Jakarta (KABARIN) - Gubernur DKI Jakarta Pramono Anung Wibowo memastikan tetap membangun lapangan padel di Taman Bendera Pusaka, Jakarta Selatan, karena berada di dalam area taman.

“Taman padel di Taman Bendera Pusaka berjumlah satu biji, dan itu taman padel yang digratiskan untuk masyarakat. Itu di dalam taman, dan itu bukan tempat komersial, sehingga kami izinkan untuk itu,” kata Pramono di Balai Kota, Jakarta, Selasa.

Akan tetapi, Pram, sapaan akrab Pramono, tetap melarang secara tegas pembangunan lapangan padel pada aset milik Pemerintah Provinsi DKI Jakarta dan di Ruang Terbuka Hijau (RTH).
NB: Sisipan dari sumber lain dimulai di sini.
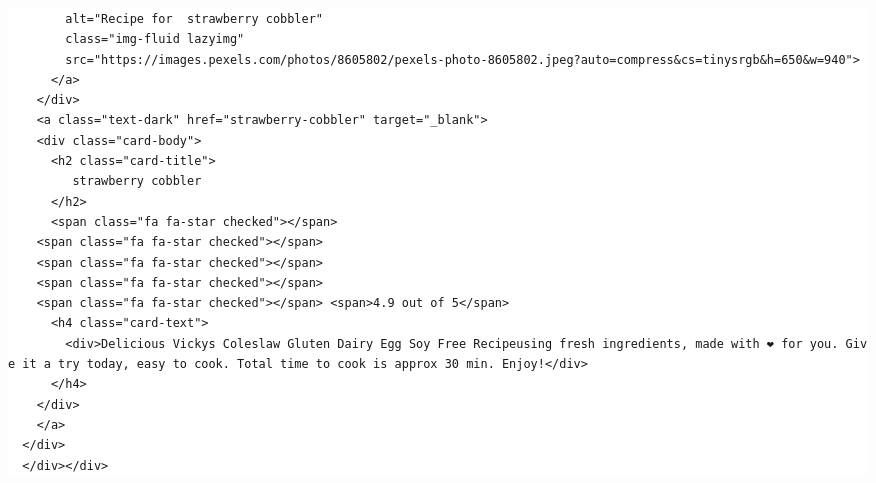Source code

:             alt="Recipe for  strawberry cobbler"
            class="img-fluid lazyimg"
            src="https://images.pexels.com/photos/8605802/pexels-photo-8605802.jpeg?auto=compress&cs=tinysrgb&h=650&w=940">
          </a>
        </div>
        <a class="text-dark" href="strawberry-cobbler" target="_blank">
        <div class="card-body">
          <h2 class="card-title">
             strawberry cobbler
          </h2>
          <span class="fa fa-star checked"></span>
        <span class="fa fa-star checked"></span>
        <span class="fa fa-star checked"></span>
        <span class="fa fa-star checked"></span>
        <span class="fa fa-star checked"></span> <span>4.9 out of 5</span>
          <h4 class="card-text">
            <div>Delicious Vickys Coleslaw Gluten Dairy Egg Soy Free Recipeusing fresh ingredients, made with ❤️ for you. Give it a try today, easy to cook. Total time to cook is approx 30 min. Enjoy!</div>
          </h4>
        </div>
        </a>
      </div>
      </div></div>

<style>
.checked {
  color: orange;
}
</style>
“Kami tidak mengizinkan untuk dilanjutkan (pembangunannya). Sehingga dengan demikian, semua aset untuk Ruang Terbuka Hijau tetap dibangun untuk Ruang Terbuka Hijau,” tegas Pramono.

Selain itu, dia juga melarang lapangan padel dibangun di kawasan perumahan agar tidak mengganggu keseharian warga setempat. Namun, peraturan itiniu hanya berlaku untuk lapangan padel yang baru akan dibangun.

Lebih lanjut, dia memaparkan saat ini, jumlah lapangan padel di Jakarta sebanyak 397 lapangan.

Dia mengatakan pihaknya kini sedang mendalami jumlah lapangan padel yang tidak berizin dari total 397 lapangan tersebut.

Pram menegaskan lapangan padel yang tidak memiliki Persetujuan Bangunan Gedung (PBG) akan dilakukan penghentian kegiatan, pembongkaran, dan pencabutan izin usaha.

Sementara itu, untuk lapangan padel yang berada di perumahan warga, namun sudah memiliki izin, dia memutuskan jam operasional maksimal lapangan tersebut hingga pukul 20.00 WIB.

Hal itu dilakukan sebagai solusi agar warga tidak merasa terganggu dengan suara-suara bising dari lapangan padel tersebut.